==== Extracted information

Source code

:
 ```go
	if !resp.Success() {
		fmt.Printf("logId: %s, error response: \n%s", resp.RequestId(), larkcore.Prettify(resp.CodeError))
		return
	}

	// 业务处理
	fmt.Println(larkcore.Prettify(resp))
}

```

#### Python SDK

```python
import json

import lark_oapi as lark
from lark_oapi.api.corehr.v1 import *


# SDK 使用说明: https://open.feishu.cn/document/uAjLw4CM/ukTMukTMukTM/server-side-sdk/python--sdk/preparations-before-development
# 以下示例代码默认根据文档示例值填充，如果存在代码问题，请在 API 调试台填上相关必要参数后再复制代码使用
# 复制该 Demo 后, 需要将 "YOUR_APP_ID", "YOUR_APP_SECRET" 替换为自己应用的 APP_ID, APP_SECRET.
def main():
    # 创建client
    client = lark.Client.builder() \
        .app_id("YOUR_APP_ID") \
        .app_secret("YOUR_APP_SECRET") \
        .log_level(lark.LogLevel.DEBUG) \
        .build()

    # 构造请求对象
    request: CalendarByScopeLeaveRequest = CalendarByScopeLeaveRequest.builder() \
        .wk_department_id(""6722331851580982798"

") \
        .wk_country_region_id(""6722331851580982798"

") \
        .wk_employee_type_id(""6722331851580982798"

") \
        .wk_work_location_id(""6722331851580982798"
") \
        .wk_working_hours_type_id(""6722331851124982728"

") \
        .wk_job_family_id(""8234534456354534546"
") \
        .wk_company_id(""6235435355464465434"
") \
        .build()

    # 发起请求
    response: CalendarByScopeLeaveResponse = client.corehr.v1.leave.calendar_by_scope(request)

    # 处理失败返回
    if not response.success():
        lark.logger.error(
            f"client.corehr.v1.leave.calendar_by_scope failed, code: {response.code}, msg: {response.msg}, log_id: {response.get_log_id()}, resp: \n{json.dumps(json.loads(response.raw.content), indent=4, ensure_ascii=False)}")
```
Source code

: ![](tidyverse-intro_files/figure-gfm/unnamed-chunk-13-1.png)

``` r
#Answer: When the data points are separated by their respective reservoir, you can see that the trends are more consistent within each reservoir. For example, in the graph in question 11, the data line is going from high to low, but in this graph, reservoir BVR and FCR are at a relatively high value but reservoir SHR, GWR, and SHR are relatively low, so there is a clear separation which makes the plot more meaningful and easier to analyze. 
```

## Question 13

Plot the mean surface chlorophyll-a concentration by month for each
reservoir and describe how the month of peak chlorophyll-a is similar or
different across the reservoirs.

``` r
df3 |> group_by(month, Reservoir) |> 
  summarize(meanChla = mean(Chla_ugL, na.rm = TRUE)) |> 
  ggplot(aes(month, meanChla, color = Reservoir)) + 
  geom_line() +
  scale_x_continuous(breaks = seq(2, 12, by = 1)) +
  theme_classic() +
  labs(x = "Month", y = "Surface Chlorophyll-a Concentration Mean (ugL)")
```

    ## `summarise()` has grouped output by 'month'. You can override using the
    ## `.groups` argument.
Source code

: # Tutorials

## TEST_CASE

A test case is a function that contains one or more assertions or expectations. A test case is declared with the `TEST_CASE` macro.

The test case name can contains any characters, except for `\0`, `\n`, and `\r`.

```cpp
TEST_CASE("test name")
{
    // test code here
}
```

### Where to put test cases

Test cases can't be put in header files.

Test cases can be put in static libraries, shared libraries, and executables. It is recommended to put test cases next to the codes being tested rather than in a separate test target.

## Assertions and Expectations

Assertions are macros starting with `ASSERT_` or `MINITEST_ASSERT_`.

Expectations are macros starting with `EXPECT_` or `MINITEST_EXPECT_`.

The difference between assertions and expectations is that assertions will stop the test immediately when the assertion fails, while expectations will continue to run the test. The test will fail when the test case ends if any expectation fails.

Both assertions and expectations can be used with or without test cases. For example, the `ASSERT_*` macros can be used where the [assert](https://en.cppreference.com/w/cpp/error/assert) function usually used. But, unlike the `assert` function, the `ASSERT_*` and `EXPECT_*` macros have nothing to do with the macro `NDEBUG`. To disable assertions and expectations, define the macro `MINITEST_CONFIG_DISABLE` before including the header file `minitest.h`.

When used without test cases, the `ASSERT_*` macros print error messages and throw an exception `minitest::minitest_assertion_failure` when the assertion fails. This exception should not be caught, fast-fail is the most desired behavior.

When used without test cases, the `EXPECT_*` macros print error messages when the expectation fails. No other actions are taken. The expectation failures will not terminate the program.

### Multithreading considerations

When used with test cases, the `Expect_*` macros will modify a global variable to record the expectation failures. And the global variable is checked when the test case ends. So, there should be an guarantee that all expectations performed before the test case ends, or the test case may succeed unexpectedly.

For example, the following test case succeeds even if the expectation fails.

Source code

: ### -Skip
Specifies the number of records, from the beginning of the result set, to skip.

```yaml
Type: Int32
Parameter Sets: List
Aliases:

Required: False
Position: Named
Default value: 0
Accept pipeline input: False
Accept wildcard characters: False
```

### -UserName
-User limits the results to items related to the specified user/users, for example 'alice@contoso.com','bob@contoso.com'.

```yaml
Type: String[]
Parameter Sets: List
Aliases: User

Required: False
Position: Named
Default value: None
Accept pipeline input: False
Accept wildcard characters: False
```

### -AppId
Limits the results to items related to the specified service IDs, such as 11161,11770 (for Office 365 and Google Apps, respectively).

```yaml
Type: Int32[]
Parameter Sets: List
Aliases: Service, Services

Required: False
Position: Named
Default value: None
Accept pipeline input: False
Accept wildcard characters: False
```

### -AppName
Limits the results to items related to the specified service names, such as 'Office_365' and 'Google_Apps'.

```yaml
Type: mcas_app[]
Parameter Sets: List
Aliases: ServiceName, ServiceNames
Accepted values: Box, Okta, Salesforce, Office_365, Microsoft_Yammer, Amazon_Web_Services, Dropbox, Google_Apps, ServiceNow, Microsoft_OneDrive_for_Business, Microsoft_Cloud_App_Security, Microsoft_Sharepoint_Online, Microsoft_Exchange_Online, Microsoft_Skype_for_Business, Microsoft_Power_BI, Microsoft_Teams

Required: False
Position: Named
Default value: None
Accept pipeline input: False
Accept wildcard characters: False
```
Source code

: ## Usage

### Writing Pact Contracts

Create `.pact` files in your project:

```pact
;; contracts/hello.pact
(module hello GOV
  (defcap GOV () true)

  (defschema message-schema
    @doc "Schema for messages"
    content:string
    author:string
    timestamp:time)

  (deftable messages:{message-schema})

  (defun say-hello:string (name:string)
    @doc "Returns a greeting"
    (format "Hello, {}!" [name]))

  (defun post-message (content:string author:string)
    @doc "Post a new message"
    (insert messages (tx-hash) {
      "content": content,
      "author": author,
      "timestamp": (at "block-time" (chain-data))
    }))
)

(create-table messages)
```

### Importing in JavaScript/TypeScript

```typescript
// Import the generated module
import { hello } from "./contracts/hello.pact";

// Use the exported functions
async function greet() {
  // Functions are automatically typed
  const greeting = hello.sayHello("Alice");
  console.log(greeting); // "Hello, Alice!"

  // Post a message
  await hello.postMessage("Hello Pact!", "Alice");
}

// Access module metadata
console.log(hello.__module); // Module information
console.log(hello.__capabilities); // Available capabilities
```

========

*Work item*
All records should be written out again exactly as given.

*Response for this exercise*
Source code

:
 ```go
	if !resp.Success() {
		fmt.Printf("logId: %s, error response: \n%s", resp.RequestId(), larkcore.Prettify(resp.CodeError))
		return
	}

	// 业务处理
	fmt.Println(larkcore.Prettify(resp))
}

```

#### Python SDK

```python
import json

import lark_oapi as lark
from lark_oapi.api.corehr.v1 import *


# SDK 使用说明: https://open.feishu.cn/document/uAjLw4CM/ukTMukTMukTM/server-side-sdk/python--sdk/preparations-before-development
# 以下示例代码默认根据文档示例值填充，如果存在代码问题，请在 API 调试台填上相关必要参数后再复制代码使用
# 复制该 Demo 后, 需要将 "YOUR_APP_ID", "YOUR_APP_SECRET" 替换为自己应用的 APP_ID, APP_SECRET.
def main():
    # 创建client
    client = lark.Client.builder() \
        .app_id("YOUR_APP_ID") \
        .app_secret("YOUR_APP_SECRET") \
        .log_level(lark.LogLevel.DEBUG) \
        .build()

    # 构造请求对象
    request: CalendarByScopeLeaveRequest = CalendarByScopeLeaveRequest.builder() \
        .wk_department_id(""6722331851580982798"

") \
        .wk_country_region_id(""6722331851580982798"

") \
        .wk_employee_type_id(""6722331851580982798"

") \
        .wk_work_location_id(""6722331851580982798"
") \
        .wk_working_hours_type_id(""6722331851124982728"

") \
        .wk_job_family_id(""8234534456354534546"
") \
        .wk_company_id(""6235435355464465434"
") \
        .build()

    # 发起请求
    response: CalendarByScopeLeaveResponse = client.corehr.v1.leave.calendar_by_scope(request)

    # 处理失败返回
    if not response.success():
        lark.logger.error(
            f"client.corehr.v1.leave.calendar_by_scope failed, code: {response.code}, msg: {response.msg}, log_id: {response.get_log_id()}, resp: \n{json.dumps(json.loads(response.raw.content), indent=4, ensure_ascii=False)}")
```
Source code

: ![](tidyverse-intro_files/figure-gfm/unnamed-chunk-13-1.png)

``` r
#Answer: When the data points are separated by their respective reservoir, you can see that the trends are more consistent within each reservoir. For example, in the graph in question 11, the data line is going from high to low, but in this graph, reservoir BVR and FCR are at a relatively high value but reservoir SHR, GWR, and SHR are relatively low, so there is a clear separation which makes the plot more meaningful and easier to analyze. 
```

## Question 13

Plot the mean surface chlorophyll-a concentration by month for each
reservoir and describe how the month of peak chlorophyll-a is similar or
different across the reservoirs.

``` r
df3 |> group_by(month, Reservoir) |> 
  summarize(meanChla = mean(Chla_ugL, na.rm = TRUE)) |> 
  ggplot(aes(month, meanChla, color = Reservoir)) + 
  geom_line() +
  scale_x_continuous(breaks = seq(2, 12, by = 1)) +
  theme_classic() +
  labs(x = "Month", y = "Surface Chlorophyll-a Concentration Mean (ugL)")
```

    ## `summarise()` has grouped output by 'month'. You can override using the
    ## `.groups` argument.
Source code

: # Tutorials

## TEST_CASE

A test case is a function that contains one or more assertions or expectations. A test case is declared with the `TEST_CASE` macro.

The test case name can contains any characters, except for `\0`, `\n`, and `\r`.

```cpp
TEST_CASE("test name")
{
    // test code here
}
```

### Where to put test cases

Test cases can't be put in header files.

Test cases can be put in static libraries, shared libraries, and executables. It is recommended to put test cases next to the codes being tested rather than in a separate test target.

## Assertions and Expectations

Assertions are macros starting with `ASSERT_` or `MINITEST_ASSERT_`.

Expectations are macros starting with `EXPECT_` or `MINITEST_EXPECT_`.

The difference between assertions and expectations is that assertions will stop the test immediately when the assertion fails, while expectations will continue to run the test. The test will fail when the test case ends if any expectation fails.

Both assertions and expectations can be used with or without test cases. For example, the `ASSERT_*` macros can be used where the [assert](https://en.cppreference.com/w/cpp/error/assert) function usually used. But, unlike the `assert` function, the `ASSERT_*` and `EXPECT_*` macros have nothing to do with the macro `NDEBUG`. To disable assertions and expectations, define the macro `MINITEST_CONFIG_DISABLE` before including the header file `minitest.h`.

When used without test cases, the `ASSERT_*` macros print error messages and throw an exception `minitest::minitest_assertion_failure` when the assertion fails. This exception should not be caught, fast-fail is the most desired behavior.

When used without test cases, the `EXPECT_*` macros print error messages when the expectation fails. No other actions are taken. The expectation failures will not terminate the program.

### Multithreading considerations

When used with test cases, the `Expect_*` macros will modify a global variable to record the expectation failures. And the global variable is checked when the test case ends. So, there should be an guarantee that all expectations performed before the test case ends, or the test case may succeed unexpectedly.

For example, the following test case succeeds even if the expectation fails.

Source code

: ### -Skip
Specifies the number of records, from the beginning of the result set, to skip.

```yaml
Type: Int32
Parameter Sets: List
Aliases:

Required: False
Position: Named
Default value: 0
Accept pipeline input: False
Accept wildcard characters: False
```

### -UserName
-User limits the results to items related to the specified user/users, for example 'alice@contoso.com','bob@contoso.com'.

```yaml
Type: String[]
Parameter Sets: List
Aliases: User

Required: False
Position: Named
Default value: None
Accept pipeline input: False
Accept wildcard characters: False
```

### -AppId
Limits the results to items related to the specified service IDs, such as 11161,11770 (for Office 365 and Google Apps, respectively).

```yaml
Type: Int32[]
Parameter Sets: List
Aliases: Service, Services

Required: False
Position: Named
Default value: None
Accept pipeline input: False
Accept wildcard characters: False
```

### -AppName
Limits the results to items related to the specified service names, such as 'Office_365' and 'Google_Apps'.

```yaml
Type: mcas_app[]
Parameter Sets: List
Aliases: ServiceName, ServiceNames
Accepted values: Box, Okta, Salesforce, Office_365, Microsoft_Yammer, Amazon_Web_Services, Dropbox, Google_Apps, ServiceNow, Microsoft_OneDrive_for_Business, Microsoft_Cloud_App_Security, Microsoft_Sharepoint_Online, Microsoft_Exchange_Online, Microsoft_Skype_for_Business, Microsoft_Power_BI, Microsoft_Teams

Required: False
Position: Named
Default value: None
Accept pipeline input: False
Accept wildcard characters: False
```
Source code

: ## Usage

### Writing Pact Contracts

Create `.pact` files in your project:

```pact
;; contracts/hello.pact
(module hello GOV
  (defcap GOV () true)

  (defschema message-schema
    @doc "Schema for messages"
    content:string
    author:string
    timestamp:time)

  (deftable messages:{message-schema})

  (defun say-hello:string (name:string)
    @doc "Returns a greeting"
    (format "Hello, {}!" [name]))

  (defun post-message (content:string author:string)
    @doc "Post a new message"
    (insert messages (tx-hash) {
      "content": content,
      "author": author,
      "timestamp": (at "block-time" (chain-data))
    }))
)

(create-table messages)
```

### Importing in JavaScript/TypeScript

```typescript
// Import the generated module
import { hello } from "./contracts/hello.pact";

// Use the exported functions
async function greet() {
  // Functions are automatically typed
  const greeting = hello.sayHello("Alice");
  console.log(greeting); // "Hello, Alice!"

  // Post a message
  await hello.postMessage("Hello Pact!", "Alice");
}

// Access module metadata
console.log(hello.__module); // Module information
console.log(hello.__capabilities); // Available capabilities
```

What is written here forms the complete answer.